Une cause médiatisée...

Pourquoi en entend-on plus parler de nos jours ?

"Peut-être parce qu'ils sont mieux diagnostiqués. Mais il faut savoir qu'à l'époque des Romains, cette pathologie était déjà identifiée. C'est là qu'est née la notion juridique d'irresponsabilité pénale pour abolition du discernement [le cas peut se poser par exemple pour un criminel schizophrène reconnu irresponsable de ses actes lors d'un procès; ndlr]. Car ça peut arriver aussi dans le cadre d'un trouble bipolaire, ce qu'on appelait autrefois la psychose maniaco-dépressive. Ce terme a changé dans les années 80, car il faisait peur. On le trouve dans le Manuel diagnostique et statistique des troubles mentaux, ce qu'on appelle le DSM."

Contre quelles idées reçues faut-il lutter ?

"On entend parfois aujourd'hui que tout le monde serait bipolaire, car on aurait tous des variations de l'humeur. C'est faux, ce n'est pas aussi simple. On est quand même dans un cas où ça relève de la maladie. Une autre chose qui est importante : on ne devrait pas parler d'un bipolaire, mais dire une personne atteinte ou qui souffre de troubles bipolaires. Également, les proches de ces personnes peuvent vouloir leur dire : 'quand on veut, on peut' alors que non, on ne peut pas. C'est extrêmement difficile à vivre [anhédonie, dépression; ndlr]. Ça demande du temps et le bon traitement [qui peut ne plus fonctionner après un certain nombre d'années; ndlr] pour pouvoir se rétablir." 

... et une cause représentée

Il paraît que certaines personnalités ont des troubles bipolaires ?

"On peut avoir une vie quasi-normale avec ces troubles. L'ex-directeur de Sciences Po pendant 15 ans, Richard Descoings, avait un trouble bipolaire [ce qui peut expliquer sa mort très remarquée, mais ça n'arrive évidemment pas à tout le monde; ndlr]. Une journaliste du Monde, Raphaëlle Bacqué, a écrit un livre qui explique assez bien ces phases d'euphorie et de dépression. Ce sont des gens qui, quand ils sont en phase haute, peuvent être extrêmement performants, qui sont hyper créatifs. On n'arrive pas à les suivre en tant que proches."

Ce sont des gens qui, quand ils sont en phase haute, peuvent être extrêmement performants, qui sont hyper créatifs.

## Consigne A
D'après le texte fourni, quel nom donnait-on autrefois au trouble bipolaire ?
## Consigne B
Modifiez, s'il vous plaît, le passage du texte fourni allant de « Pourquoi en entend-on » à « faut-il lutter ? » en remplaçant « Romains » par « Grecs ».

## Contenu affiché

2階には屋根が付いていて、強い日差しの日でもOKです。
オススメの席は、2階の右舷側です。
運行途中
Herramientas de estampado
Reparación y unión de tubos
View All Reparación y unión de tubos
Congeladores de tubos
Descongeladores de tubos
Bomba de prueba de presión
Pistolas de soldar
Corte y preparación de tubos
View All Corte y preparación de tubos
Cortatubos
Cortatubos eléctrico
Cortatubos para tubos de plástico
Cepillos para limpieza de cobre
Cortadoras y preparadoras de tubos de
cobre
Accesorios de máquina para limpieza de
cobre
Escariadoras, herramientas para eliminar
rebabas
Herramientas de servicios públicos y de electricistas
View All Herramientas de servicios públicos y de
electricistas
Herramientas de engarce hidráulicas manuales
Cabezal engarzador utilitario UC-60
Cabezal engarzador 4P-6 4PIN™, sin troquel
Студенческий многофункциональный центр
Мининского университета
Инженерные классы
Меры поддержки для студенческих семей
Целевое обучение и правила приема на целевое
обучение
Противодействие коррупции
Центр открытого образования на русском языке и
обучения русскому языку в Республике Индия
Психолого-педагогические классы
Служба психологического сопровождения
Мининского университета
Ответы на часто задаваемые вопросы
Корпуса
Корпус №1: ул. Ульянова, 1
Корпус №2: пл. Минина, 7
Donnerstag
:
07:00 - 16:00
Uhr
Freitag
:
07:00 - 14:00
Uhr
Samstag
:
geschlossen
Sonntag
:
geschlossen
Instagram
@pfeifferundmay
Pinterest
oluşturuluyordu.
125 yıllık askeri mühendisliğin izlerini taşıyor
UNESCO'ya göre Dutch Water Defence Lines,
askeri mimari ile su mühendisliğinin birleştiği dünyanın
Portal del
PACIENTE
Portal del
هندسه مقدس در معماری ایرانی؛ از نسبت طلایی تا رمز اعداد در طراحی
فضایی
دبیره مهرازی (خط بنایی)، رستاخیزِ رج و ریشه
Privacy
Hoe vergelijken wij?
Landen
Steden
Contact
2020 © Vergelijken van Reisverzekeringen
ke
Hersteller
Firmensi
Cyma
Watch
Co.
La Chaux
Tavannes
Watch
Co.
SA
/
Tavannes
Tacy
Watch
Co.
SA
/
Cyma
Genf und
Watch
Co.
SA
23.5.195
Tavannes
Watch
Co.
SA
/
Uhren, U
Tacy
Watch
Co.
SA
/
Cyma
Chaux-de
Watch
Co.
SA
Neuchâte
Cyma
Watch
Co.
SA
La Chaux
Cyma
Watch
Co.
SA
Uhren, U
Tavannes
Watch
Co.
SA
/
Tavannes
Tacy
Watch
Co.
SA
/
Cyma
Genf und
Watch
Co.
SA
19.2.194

## Réponse A
La psychose maniaco-dépressive.

## Réponse B
Pourquoi en entend-on plus parler de nos jours ?

"Peut-être parce qu'ils sont mieux diagnostiqués. Mais il faut savoir qu'à l'époque des Grecs, cette pathologie était déjà identifiée. C'est là qu'est née la notion juridique d'irresponsabilité pénale pour abolition du discernement [le cas peut se poser par exemple pour un criminel schizophrène reconnu irresponsable de ses actes lors d'un procès; ndlr]. Car ça peut arriver aussi dans le cadre d'un trouble bipolaire, ce qu'on appelait autrefois la psychose maniaco-dépressive. Ce terme a changé dans les années 80, car il faisait peur. On le trouve dans le Manuel diagnostique et statistique des troubles mentaux, ce qu'on appelle le DSM."

Contre quelles idées reçues faut-il lutter ?